Functional, lazy-evaluated dataset manipulation library for ML in Python

This software is at a very early stage of development and is not at all complete or stable

Flazy is a Spark-inspired Dataset management library for machine learning in Python, providing functional APIs and convenience methods for reading and writing from various data formats. Its intended use cases are:

  • Short and convenient code for reading datasets for ML, without a vendor lock-in
  • Streaming data into ML pipelines with on-the-fly preprocessing/augmentation
  • Randomized sampling from large datasets that does not fit into memory (a la Pescador)
  • ETL-style data munging that fits reasonably in a machine (< 1TB, I'd say)

Basic Usage

All functionalities of Flazy are accessible through the Dataset class:

from flazy import Dataset

Dataset(range(10)).foreach(print)  # prints numbers 0-9

If you are familiar with Spark's RDD or tf.data.Dataset, its functional transformation APIs should look familiar:

Dataset(range(10)).filter(lambda x: x % 2 == 1).foreach(print)  # prints 1, 3, 5, 7, 9

Dataset itself is a Python iterable, which you can use like any collections:

sum(Dataset(range(10)).map(lambda x: x + 1))  # sum of integers up to 10: 55

Dataset comes with a handful of methods for lazy-evaluated functional transformations. For the full list, please refer to the source code for now, until the documentation site is ready.

Reading Data

If the data fits in the memory, the easiest way to create a Dataset is to pass the lists as its arguments. If multiple of them are given, the dataset behaves as a collection of tuples:

import numpy as np

data = Dataset(np.array([[1, 2, 3], [4, 5, 6]]), [0, 1])

# output:
#     (array([1, 2, 3]), 0)
#     (array([4, 5, 6]), 1)

When they are fed as keyword arguments, the dataset emits dictionaries instead:

data = Dataset(features=np.array([[1, 2, 3], [4, 5, 6]]), labels=[0, 1])

# output:
#     {'features': array([1, 2, 3]), 'labels': 0}
#     {'features': array([4, 5, 6]), 'labels': 1}

Please note that it naturally splits the first dimension of the numpy array, treating it as an iterable over the other dimensions. This is suitable when you have a dataset in a single chunk of Numpy array.

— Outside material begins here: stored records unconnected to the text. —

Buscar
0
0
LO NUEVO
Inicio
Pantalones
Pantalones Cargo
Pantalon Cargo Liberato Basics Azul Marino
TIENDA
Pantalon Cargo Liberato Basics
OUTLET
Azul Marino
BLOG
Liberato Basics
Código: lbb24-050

Dataset has helper methods to read directly from a supported format, such as tfrecords:

data = Dataset.read.tfrecord('nsynth-test.tfrecord', keys=['audio', 'pitch'], compression='gzip')

# output:
# {'audio': array([ 3.8138387e-06, -3.8721851e-06,  3.9331076e-06, ...,
#       -3.6526076e-06,  3.7041993e-06, -3.7578957e-06], dtype=float32), 'pitch': array([100], dtype=int64)}

Feeding Data

Before feeding, you might want to create a mini-batch of the samples, which is incredibly easy:

data = Dataset(a=range(10), b=range(10, 20))

# output:
#     {'a': array([0., 1., 2., 3.], dtype=float32), 'b': array([10., 11., 12., 13.], dtype=float32)}
#     {'a': array([4., 5., 6., 7.], dtype=float32), 'b': array([14., 15., 16., 17.], dtype=float32)}

Dataset recognizes whether each item is a dictionary or tuples, and builds a Numpy array with a batch dimension prepended.

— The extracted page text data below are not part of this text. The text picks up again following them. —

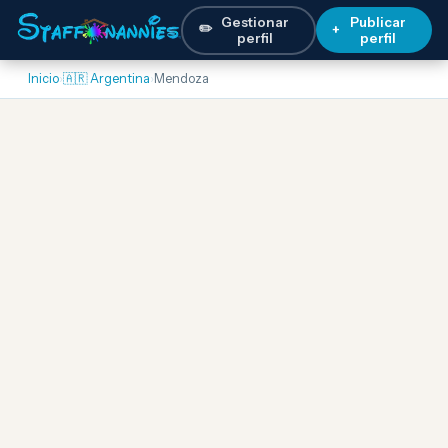
Gestionar
Publicar
✏️
+
perfil
perfil
Inicio
›
🇦🇷 Argentina
›
Mendoza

If you just need to reconstruct the whole data as a single object after some transformations, there are two methods:

data = Dataset(a=range(10), b=range(10, 20))
data.list()     # returns the list of dicts: [{'a': 0, 'b': 10}, ..., {'a': 9, 'b': 19}]
data.collect()  # returns a dict of Numpy arrays: {'a': array([0, .., 9]), 'b': array([10, ..., 19])}

If the dataset is made infinite, e.g. by calling repeat(), using a generator would be appropriate. Because Dataset is an iterable and generator is a special case of iterator, an iter() call is needed to get a generator that iterates over the items.

data = # a Dataset instance ...
model = # build a Keras model ...
model.fit_generator(iter(data), ...)

Dataset.tensorflow() converts the dataset to a tf.data.Dataset object that can be further plugged into a TensorFlow pipeline:

import numpy as np
import tensorflow as tf
from flazy import Dataset

dataset: tf.data.Dataset = Dataset(feature=np.random.randn(3, 3), label=[1, 2, 3]).tensorflow()

with tf.Session() as sess:
  input_op = dataset.make_one_shot_iterator().get_next()

# outputs:
#     {'feature': array([0.45149828, 0.25305908, 1.47109173]), 'label': 1}
#     {'feature': array([-1.70763778, -1.1286721 ,  0.31254167]), 'label': 2}
#     {'feature': array([0.1586513 , 0.73838646, 1.57444576]), 'label': 3}          

Future Work

A non-exhaustive list of planned work:

  • reader/writers for tfrecords, npz, common image/audio formats, hdf5, etc.
  • more stable multithreading/multiprocessing
  • examples in examples directory
  • documentation website
  • more extensive test suites and coverage measurement